The deputy Middle East director at Human Rights Watch, Eric Goldstein, has accused Khalifa Haftar and his forces have repeatedly shown their disregard for civilians’ lives with disproportionate or indiscriminate attacks against civilians and civilian structures, saying there is a dire need for an independent UN investigation to attribute responsibility for these airstrikes and ensure justice for war crimes and compensation for the victims’ families.
In a report on Saturday, Human Rights Watch called for an independent investigation by the UN to bring the ones responsible for the airstrike on Fernaj neighborhood in Tripoli to justice, saying this attack violates the laws of war.
"In the October 14 airstrike, Haftar's forces destroyed a home in the al-Fernaj residential neighborhood of Tripoli, and killed three sisters, ages 4, 5, and 7 and injured another sister, age 3, and the girls’ mother." Human Rights Watch said, adding there is evidence that Haftar's forces are responsible for it despite their denial.
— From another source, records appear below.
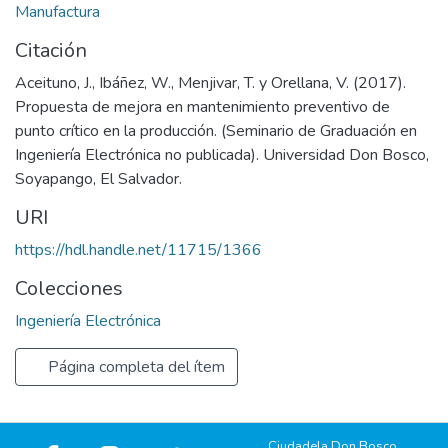
Manufactura
Citación
Aceituno, J., Ibáñez, W., Menjivar, T. y Orellana, V. (2017).
Propuesta de mejora en mantenimiento preventivo de
punto crítico en la producción. (Seminario de Graduación en
Ingeniería Electrónica no publicada). Universidad Don Bosco,
Soyapango, El Salvador.
URI
https://hdl.handle.net/11715/1366
Colecciones
Ingeniería Electrónica
Página completa del ítem
Ciudadela Don Bosco,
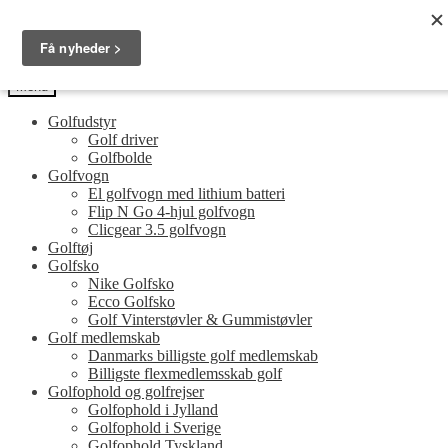
Spring
Spring
Golfersonly.dk
til
til
Guides og tips til dit næste golfudstyr
navigation
indhold
Menu
Golfudstyr
Golf driver
Golfbolde
Golfvogn
El golfvogn med lithium batteri
Flip N Go 4-hjul golfvogn
Clicgear 3.5 golfvogn
Golftøj
Golfsko
Nike Golfsko
Ecco Golfsko
Golf Vinterstøvler & Gummistøvler
Golf medlemskab
Danmarks billigste golf medlemskab
Billigste flexmedlemsskab golf
Golfophold og golfrejser
Golfophold i Jylland
Golfophold i Sverige
Golfophold Tyskland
HRW said it received witnesses' statements who confirmed seeing the airstrikes' scene, adding that civilians and civilian infrastructure should not be targeted as per laws of war.
Since April 4, Human Rights Watch has documented other Haftar's forces strikes that resulted in killing or injuring civilians and destroying homes and civilian structures with apparently no measures taken against those responsible and no compensation or payments to civilians. These attacks included a strike against a migrant detention center in Tajoura in July that killed 46 civilians
"Fighters affiliated with the (LNA) have a well-documented record of summarily executing civilians and fighters; forcibly displacing, torturing, and disappearing people; and carrying out indiscriminate or disproportionate attacks that have harmed civilians." It added.
"Given the current state of impunity in Libya, there is a dire need for an international inquiry, such as by an independent commission of inquiry or similar entity, with a mandate to impartially document abuses, identify those responsible for violations, and publicly report on the human rights situation in Libya." Human Rights Watch said.
Human Rights Watch indicated that there is an upcoming opportunity to establish such an investigation during the March 2020 session of the UN Human Rights Council.
"Ghassan Salameh, the UN special representative to Libya; the Office of the High Commission for Human Rights; and several European governments have already endorsed such a move." The report confirmed.